_Provided text_
....................

6.2 Ordinary Least Squares regression (OLS)

Linear regression assumes a particular “functional form” for the relationship between X and Y, specifically that the relationship between X and Y can be summarized with a line (rather than a curve, or some other shape). A linear model takes this form:

\[Y=\beta_0+\beta_1X+\epsilon\]

  • Y and X are known (data)

  • \(\beta_0\) and \(\beta_1\) are estimated.

  • \(e\) is a random error

We are principally interested in \(\beta_1\) and we wish to know two things:

  • What can we infer about the population from our observed \(\beta_1\)?

  • What does the observed \(\beta_1\) tell us about the relationship between Xand Y in the sample?

The relationship between X and Y is assumed to be linear. This assumption imposes some structure on the link between X and Y which permits us to summarize the link between X and Y with a few parameters. If you recall high school geometry, you might remember that formula for a line is:

\[y=mx+b\] A line is fully and completely described by two parameters, \(m\) and \(b\).

....................

_Data segment_
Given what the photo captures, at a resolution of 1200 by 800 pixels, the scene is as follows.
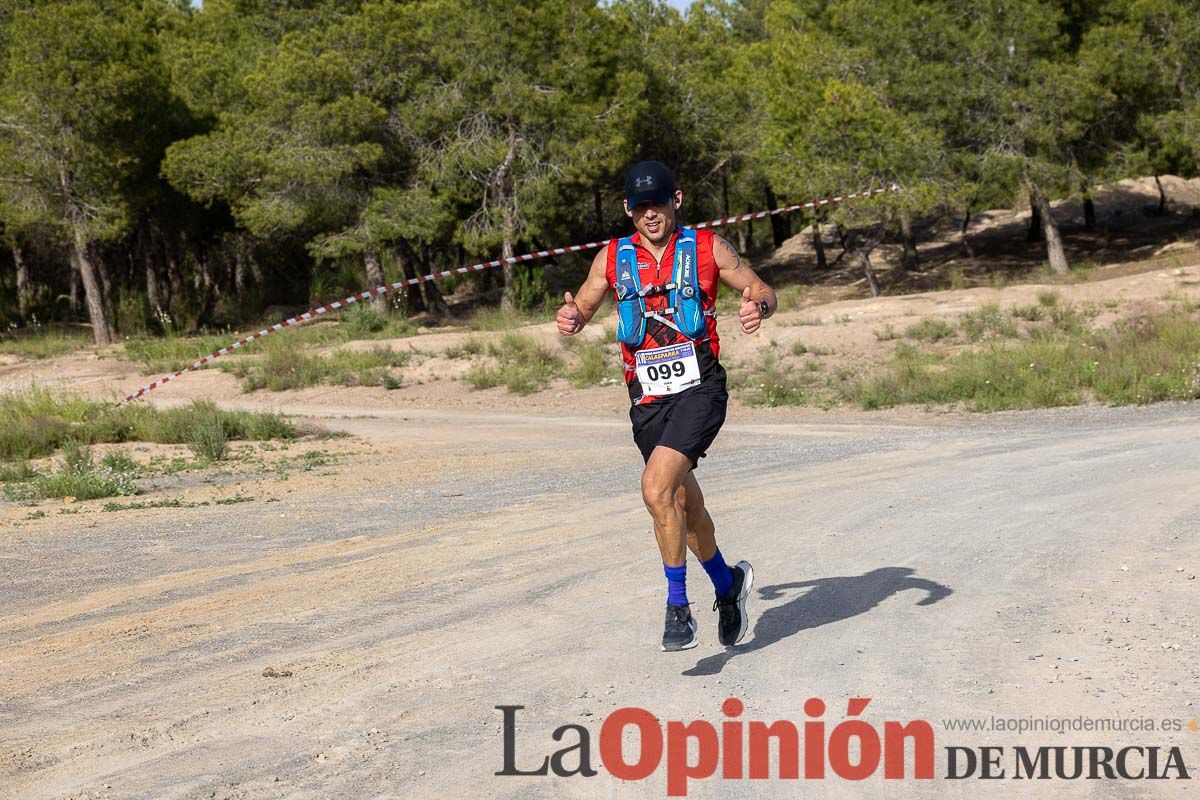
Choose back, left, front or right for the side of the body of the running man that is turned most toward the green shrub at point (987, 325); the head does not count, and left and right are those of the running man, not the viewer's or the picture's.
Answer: back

....................

_Task requirements_
a. According to the passage on least squares regression, how many parameters fully describe a line?
b. Write out the passage on least squares regression starting with "Linear regression assumes" and going on through "and \(\beta_1\) are estimated.", switching "functional form" to "mathematical form".
c. Pick up the passage on least squares regression after its last sentence and carry it forward.

_Response list_
a. Two parameters, m and b.

b.
Linear regression assumes a particular “mathematical form” for the relationship between X and Y, specifically that the relationship between X and Y can be summarized with a line (rather than a curve, or some other shape). A linear model takes this form:

\[Y=\beta_0+\beta_1X+\epsilon\]

  • Y and X are known (data)

  • \(\beta_0\) and \(\beta_1\) are estimated.

c.
  • \(b\) is the intercept (the point where the line crosses the vertical axis, \(x=0\))

  • \(m\) is the slope (rise/run) or \(\Delta{Y} / \Delta{X}\)

The linear model takes the same form:

\[Y=\beta_0+\beta_1X\]

  • \(\beta_0\) is the intercept

  • \(\beta_1\) is the slope (change in Y for every one unit change in X). So,

\[\beta_1=\frac{\Delta{Y}}{\Delta{X}}\]

And, rearranging terms,

\[\Delta{Y} = \Delta{X}*\beta_1\]

This calculation - the size of the change in Y given a particular change in X - will be the key way that we interpret and compare the size of effects using OLS.

Graphing relationships between two variables

The relationship between two variables may be linear, or it could take some other form – U-shaped or a curve. One way to understand the utility and use of the linear model is to produce a scatterplot of X and Y to see what it means to assume the relationship is linear. The example below draws on data published by Pollock (2011) in an introductory text on social science statistics. The dependent variable (Y) is the percentage of state legislators who are women and the independent or predictor variable (X) is the percentage of state population who are Christian – “adhere to a Christian faith.”

A simple scatter plot of this data for the 50 U.S. states is reproduced as Figure 1, below.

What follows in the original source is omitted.